WHAT YOU SHOULD DO =
Out of the material that follows, write out exactly the lines from the line with "left eye: (908, 531)" to the line with "left ankle: (337, 572)", both ends included, and no others.

RECORDS FOR PROCESSING =
+ + + + +

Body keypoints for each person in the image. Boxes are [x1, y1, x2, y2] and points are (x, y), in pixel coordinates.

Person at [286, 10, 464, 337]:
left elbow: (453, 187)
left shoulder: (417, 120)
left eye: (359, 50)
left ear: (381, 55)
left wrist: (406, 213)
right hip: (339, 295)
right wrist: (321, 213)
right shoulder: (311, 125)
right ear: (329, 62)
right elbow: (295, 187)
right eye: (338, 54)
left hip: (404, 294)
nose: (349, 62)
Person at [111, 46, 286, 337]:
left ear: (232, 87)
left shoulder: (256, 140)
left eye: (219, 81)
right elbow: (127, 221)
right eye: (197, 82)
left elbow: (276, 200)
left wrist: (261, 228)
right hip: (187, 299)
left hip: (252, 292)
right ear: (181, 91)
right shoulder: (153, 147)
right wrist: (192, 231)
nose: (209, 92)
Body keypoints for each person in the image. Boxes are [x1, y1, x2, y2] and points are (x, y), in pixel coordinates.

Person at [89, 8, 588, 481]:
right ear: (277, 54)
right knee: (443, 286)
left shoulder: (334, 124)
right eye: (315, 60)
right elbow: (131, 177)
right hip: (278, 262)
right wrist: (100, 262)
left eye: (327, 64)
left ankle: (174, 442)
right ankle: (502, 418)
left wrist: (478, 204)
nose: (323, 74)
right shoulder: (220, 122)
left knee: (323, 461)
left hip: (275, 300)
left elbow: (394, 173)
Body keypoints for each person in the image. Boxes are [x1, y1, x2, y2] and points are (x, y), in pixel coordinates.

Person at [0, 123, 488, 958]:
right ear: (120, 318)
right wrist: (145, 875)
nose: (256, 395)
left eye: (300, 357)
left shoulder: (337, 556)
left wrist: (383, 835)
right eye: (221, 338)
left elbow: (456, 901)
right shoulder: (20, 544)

+ + + + +

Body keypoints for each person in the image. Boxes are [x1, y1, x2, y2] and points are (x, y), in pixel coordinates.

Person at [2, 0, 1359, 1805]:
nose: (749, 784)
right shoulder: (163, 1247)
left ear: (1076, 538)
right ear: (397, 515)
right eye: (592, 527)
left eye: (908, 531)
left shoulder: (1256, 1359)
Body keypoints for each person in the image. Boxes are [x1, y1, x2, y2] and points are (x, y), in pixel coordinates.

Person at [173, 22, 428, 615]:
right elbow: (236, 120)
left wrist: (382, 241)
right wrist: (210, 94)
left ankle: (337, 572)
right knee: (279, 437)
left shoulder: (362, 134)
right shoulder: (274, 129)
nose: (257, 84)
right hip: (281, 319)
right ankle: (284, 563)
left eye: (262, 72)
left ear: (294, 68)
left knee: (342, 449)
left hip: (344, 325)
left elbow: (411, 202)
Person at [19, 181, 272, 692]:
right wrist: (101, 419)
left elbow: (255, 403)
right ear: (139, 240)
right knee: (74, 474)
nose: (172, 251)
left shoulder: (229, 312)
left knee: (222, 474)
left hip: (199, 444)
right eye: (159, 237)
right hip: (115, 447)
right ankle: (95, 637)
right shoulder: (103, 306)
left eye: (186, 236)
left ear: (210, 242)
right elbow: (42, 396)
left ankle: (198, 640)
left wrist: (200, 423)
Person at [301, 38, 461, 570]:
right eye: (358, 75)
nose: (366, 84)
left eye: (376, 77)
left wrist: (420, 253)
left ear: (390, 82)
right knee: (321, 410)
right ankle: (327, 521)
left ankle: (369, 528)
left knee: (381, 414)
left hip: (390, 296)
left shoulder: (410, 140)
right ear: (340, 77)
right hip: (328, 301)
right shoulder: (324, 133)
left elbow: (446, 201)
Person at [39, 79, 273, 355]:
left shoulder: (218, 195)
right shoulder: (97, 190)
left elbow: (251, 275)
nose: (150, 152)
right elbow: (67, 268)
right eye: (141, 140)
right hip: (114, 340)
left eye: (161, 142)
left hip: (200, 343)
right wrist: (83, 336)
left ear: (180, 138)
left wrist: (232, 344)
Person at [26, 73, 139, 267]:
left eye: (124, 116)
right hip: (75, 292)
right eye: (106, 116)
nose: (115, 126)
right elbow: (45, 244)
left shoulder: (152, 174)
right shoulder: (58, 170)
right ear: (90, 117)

+ + + + +

OUTPUT FOR THIS TASK =
left eye: (908, 531)
left shoulder: (1256, 1359)
Body keypoints for each person in the image. Boxes are [x1, y1, x2, y2] and points are (x, y), in pixel coordinates.

Person at [173, 22, 428, 615]:
right elbow: (236, 120)
left wrist: (382, 241)
right wrist: (210, 94)
left ankle: (337, 572)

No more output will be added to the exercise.